Counting Down to Zero

by Karen Douglass

I’ve known a lot of nines in my life,
Numeral Nine’s a gregarious guy, a dandy
with his hat tilted over one eye.  He smiles,
then always waltzes off with someone else
while I reach for another hors d’oeuvre.

Eight holds an endless Mobius conversation
with its neutered self.  Those stacked zeroes
are hard to trust unless we believe
in Buddha’s Noble Eight-Fold Path
and the eight delights of Tao: color, sound,
kindness, righteousness, liturgy, music, wisdom
and knowledge.  And the double helix of DNA.

Lucky Seven is hard to beat, plays pool,
keeps his flattop spiked, will fight for food,
this seventh son, shooting craps, lounging
and leaving without a goodbye to our host.

Six sits on his big butt, eating chips and salsa,
greasy fingers on the table cloth, but
even-tempered, he gets along with everyone
so long as no one steals his Doritos.
I might have married Six if he had asked me.

The number whom I did marry, Mr. Five,
always looks ahead to the next quick sale,
master of the short break a la Brubeck,
and then he’s gone again, half way
to a double-digit income.

Four is womanly, gives us four paws
on a bear, the corners of an intersection,
directions on a map, stable legs on the table.

Four keeps order in the world.  Then again,
she owns the taunt “Four Eyes” as well as
The Four Horsemen of the Apocalypse.

Contentious, Three’s the woman in control
of the Magi, the Holy Family, the Christian Trinity
and the triple Celtic goddess.  Crowds begin with her.
Her power breaks the bonds of Two, who thinks
he’s the only electron binding all the couplings
that matter.  Mr.
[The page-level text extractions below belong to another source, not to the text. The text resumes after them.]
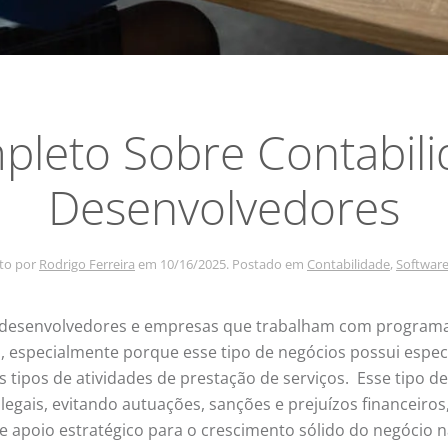
pleto Sobre Contabili
Desenvolvedores
ito por
Rodrigo Ferreira
em
10/16/2025
. Postado em
Contabilidade
,
Software
 desenvolvedores e empresas que trabalham com programação
 especialmente porque esse tipo de negócios possui especifi
s tipos de atividades de prestação de serviços. Esse tipo d
gais, evitando autuações, sanções e prejuízos financeiros
e apoio estratégico para o crescimento sólido do negócio n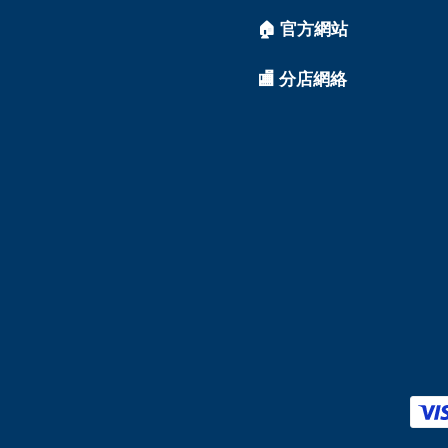
🏠 官方網站
🏬 分店網絡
Big Binomial.  What’s new, Two?
Keep both eyes wide open.  She’s after you.

Ah, and now we arrive at One, the individual
fully realized, the caryatid holding up the roof,
the spinal column transporting energy, chakra
to chakra, straight trunk of oak and pine,
a common divinity since Genesis.  She maintains
perfect posture, living as she does next to nothing,
the emptiness of the bowl that holds our soup.